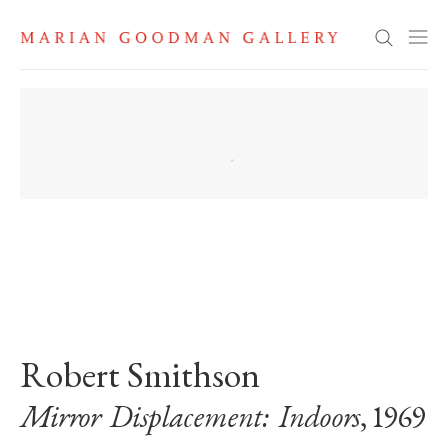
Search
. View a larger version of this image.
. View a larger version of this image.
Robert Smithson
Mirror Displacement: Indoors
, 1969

--

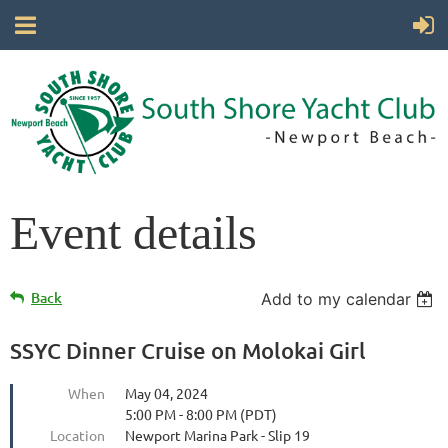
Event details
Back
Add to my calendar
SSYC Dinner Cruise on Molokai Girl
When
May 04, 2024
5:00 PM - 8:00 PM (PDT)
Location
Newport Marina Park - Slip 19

- WORK REQUIRED:
Copy out the lines from the one containing "Event details" through the one containing "Newport Marina Park - Slip 19", keeping both of those lines.

- EXPECTED ANSWER:
Event details
Back
Add to my calendar
SSYC Dinner Cruise on Molokai Girl
When
May 04, 2024
5:00 PM - 8:00 PM (PDT)
Location
Newport Marina Park - Slip 19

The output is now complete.